虫歯を治療して、銀歯がある方も多いと思います。じつは、先進国で銀歯が主流なのは日本だけ!この銀歯によって「歯科金属アレルギー」が引き起こされることもあるそうです。

 

そこで、今回は「歯科金属アレルギー」について、彦坂実な美先生に解説をしていただきました。

 

銀歯とは

 

銀歯とは金、銀、パラジウムなどの合金で作られている被せ物です。日本では、2019年現在でも多くの銀歯治療が行われています。

 

銀歯の特徴は、耐久性がよく、硬く加工しやすいことです。一方で、金属アレルギーを起こしやすいパラジウムが使われていたり、隙間にプラークが溜まり、むし歯を引き起こしやすかったりとデメリットもあります。

 

歯科に使用される金属の中では、ニッケルやコバルトクロムもアレルギーを引き起こす原因となります。

 

 

金属アレルギーとは

金属は、唾液や汗に触れるとイオン化し、たんぱく質と結合することにより、アレルギー源となります。

 

人により許容量は異なりますが、許容量を超えると金属アレルギーが発症します。

 

金属アレルギーは、接触性皮膚炎(即時型)全身型金属アレルギー(遅延型)に大別されます。

 

 

歯科金属アレルギーの特徴

・銀歯や入れ歯に使われている金属は、長い年月をかけて体に蓄積されていく

 

・口腔内だけでなく、体の色々な部分に掌蹠膿疱症(しょうせきのうほうしょう)などの症状として出ることもある

 

・自分で気づきにくい

 

・多種の金属を口腔内に入れると、金属がイオン化しやすく、金属アレルギーが起こりやすい

 

・金属を外したからといって即時に症状が改善されるとは限らない

 

 

歯科金属アレルギーの症状

口内炎・舌炎

口腔粘膜の発赤、乾燥、舌の亀裂など、 口腔内の異常となって現れる場合があります。

 

味覚障害

口の中が粘つき、味覚障害が起こることがあります。金歯、銀歯、コバルトクロムなど、種類の違う金属を口腔内に入れると微細な電流が流れて味覚障害を生じたり、金属アレルギーにつながったりします。

 

掌蹠膿疱症(しょうせきのうほうしょう)

手のひらや足の裏にプツプツとした水泡ができたり、かさぶたのようなものができたりします。

 

扁平苔癬(へんぺいたいせん)

口の中の粘膜に、白い線状やレース状の発疹が現れ、周囲が赤くただれ、ピリピリと痛むこともあります。

 

他にも以下のような症状が現れることもあります。

・脱毛症

・アトピー性皮膚炎

・血管浮腫 など

 

 

歯科金属アレルギーの検査

 

パッチテスト

皮膚科で行う場合が多く、アレルギーの疑いがある試薬を肌につけて反応をみます。

まず、パッチテストで検査することが多いです。

 

口腔内検査

視診やレントゲンにより、口腔内と歯の状態や金属があるかのチェックを行います。

 

歯科金属検査

詰め物やかぶせものの変色している場合に、金属の漏出度や帯電試験を行います。

 

毛髪検査

頭髪に蓄積されている有害金属の測定をします。

 

唾液検査

唾液分泌量やpHの測定をします。

 

 

歯科金属アレルギーの治療

金属の装飾品、歯科金属、銀歯などを取り除き、除去する「抗原除去療法」が一般的です。
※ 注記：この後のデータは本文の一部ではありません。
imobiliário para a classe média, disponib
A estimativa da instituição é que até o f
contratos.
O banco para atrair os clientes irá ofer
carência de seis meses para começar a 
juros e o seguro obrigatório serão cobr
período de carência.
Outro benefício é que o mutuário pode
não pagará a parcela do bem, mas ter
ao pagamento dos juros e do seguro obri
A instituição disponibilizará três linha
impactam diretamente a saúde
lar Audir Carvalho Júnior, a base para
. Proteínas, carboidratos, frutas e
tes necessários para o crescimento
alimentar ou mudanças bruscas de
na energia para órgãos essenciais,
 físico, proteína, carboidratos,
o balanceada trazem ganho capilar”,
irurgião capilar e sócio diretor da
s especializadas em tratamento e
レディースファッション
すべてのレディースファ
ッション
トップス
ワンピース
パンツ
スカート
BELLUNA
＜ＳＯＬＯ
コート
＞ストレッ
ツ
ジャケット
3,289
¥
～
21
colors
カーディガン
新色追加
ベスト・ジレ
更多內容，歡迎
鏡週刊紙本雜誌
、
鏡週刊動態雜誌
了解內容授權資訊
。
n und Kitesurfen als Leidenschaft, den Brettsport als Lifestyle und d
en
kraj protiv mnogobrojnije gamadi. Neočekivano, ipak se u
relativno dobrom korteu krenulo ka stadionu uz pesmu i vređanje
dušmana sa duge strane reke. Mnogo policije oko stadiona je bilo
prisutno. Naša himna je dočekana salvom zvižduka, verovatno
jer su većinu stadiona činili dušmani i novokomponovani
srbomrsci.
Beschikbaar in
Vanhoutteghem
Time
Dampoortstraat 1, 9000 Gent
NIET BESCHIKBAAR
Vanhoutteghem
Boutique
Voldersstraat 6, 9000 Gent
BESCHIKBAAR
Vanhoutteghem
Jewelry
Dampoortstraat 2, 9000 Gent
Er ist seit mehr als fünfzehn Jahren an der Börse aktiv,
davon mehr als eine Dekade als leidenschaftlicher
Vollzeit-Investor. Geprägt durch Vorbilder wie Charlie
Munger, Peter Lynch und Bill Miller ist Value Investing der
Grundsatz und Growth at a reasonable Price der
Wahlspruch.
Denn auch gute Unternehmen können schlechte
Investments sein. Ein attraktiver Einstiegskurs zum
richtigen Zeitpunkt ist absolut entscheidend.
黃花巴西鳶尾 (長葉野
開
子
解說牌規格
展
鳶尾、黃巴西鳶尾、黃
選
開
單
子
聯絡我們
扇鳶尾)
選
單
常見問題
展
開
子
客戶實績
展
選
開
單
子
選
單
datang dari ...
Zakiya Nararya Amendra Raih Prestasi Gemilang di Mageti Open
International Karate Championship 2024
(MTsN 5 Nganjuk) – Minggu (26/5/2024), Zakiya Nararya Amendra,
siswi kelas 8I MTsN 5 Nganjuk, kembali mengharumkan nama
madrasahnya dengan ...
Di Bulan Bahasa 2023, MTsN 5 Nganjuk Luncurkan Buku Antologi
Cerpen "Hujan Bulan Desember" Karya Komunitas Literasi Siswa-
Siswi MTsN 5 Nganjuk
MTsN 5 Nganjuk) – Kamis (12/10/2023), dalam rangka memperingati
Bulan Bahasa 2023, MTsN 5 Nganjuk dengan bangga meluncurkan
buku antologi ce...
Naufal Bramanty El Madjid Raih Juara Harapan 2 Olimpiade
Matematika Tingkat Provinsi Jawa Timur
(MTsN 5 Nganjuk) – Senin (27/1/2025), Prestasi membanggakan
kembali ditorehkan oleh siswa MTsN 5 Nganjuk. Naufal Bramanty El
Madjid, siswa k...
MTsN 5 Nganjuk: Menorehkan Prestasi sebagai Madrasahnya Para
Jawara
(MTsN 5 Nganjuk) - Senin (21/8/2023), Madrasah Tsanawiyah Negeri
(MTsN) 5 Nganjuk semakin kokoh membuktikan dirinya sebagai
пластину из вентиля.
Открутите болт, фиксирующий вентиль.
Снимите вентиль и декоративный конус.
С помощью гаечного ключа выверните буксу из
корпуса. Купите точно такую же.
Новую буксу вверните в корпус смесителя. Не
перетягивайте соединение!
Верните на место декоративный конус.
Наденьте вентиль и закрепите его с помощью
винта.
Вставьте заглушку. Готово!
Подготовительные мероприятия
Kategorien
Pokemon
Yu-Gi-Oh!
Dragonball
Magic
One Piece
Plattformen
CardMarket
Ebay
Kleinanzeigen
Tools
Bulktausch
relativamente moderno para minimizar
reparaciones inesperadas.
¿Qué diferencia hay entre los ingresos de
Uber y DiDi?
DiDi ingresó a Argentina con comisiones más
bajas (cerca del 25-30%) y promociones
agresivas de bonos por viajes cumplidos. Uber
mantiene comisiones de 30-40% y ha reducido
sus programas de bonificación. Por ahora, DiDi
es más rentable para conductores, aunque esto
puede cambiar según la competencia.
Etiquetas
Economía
金属を取り除いてセラミックのかぶせものを着ける「メタルフリー治療」を行う場合もあります。

 

しかし、金属を取り除いたからといって、すぐに症状が改善されるわけではありません。体内に蓄積した金属イオンは長い年月残り、歯科金属アレルギーが完全に治ることは少ないです。

 

また、原因金属を取り除いたことで一時的に症状が強くなり、その後徐々に改善していくこともあります。

 

 

歯科医師からのアドバイス

日本では、歯が悪くなってから歯科医院へ行くというイメージがあり、長年、歯科医も多くの銀歯を入れてきました。

 

銀歯が絶対にいけない、粗悪品だというわけではありません。やはり、ないに越したことはないのです。金属アレルギーのリスクは、常にあります。

 

口腔内に銀歯が増えないよう予防をし、定期健診、歯科医院での歯のクリーニングを受ける習慣を身につけることが大切です。

 

銀歯より、セラミックのほうがアレルギーのリスクは低いです。安いからという理由で治療方針を決めるのではなく、自身の健康をしっかり考えてほしいと思います。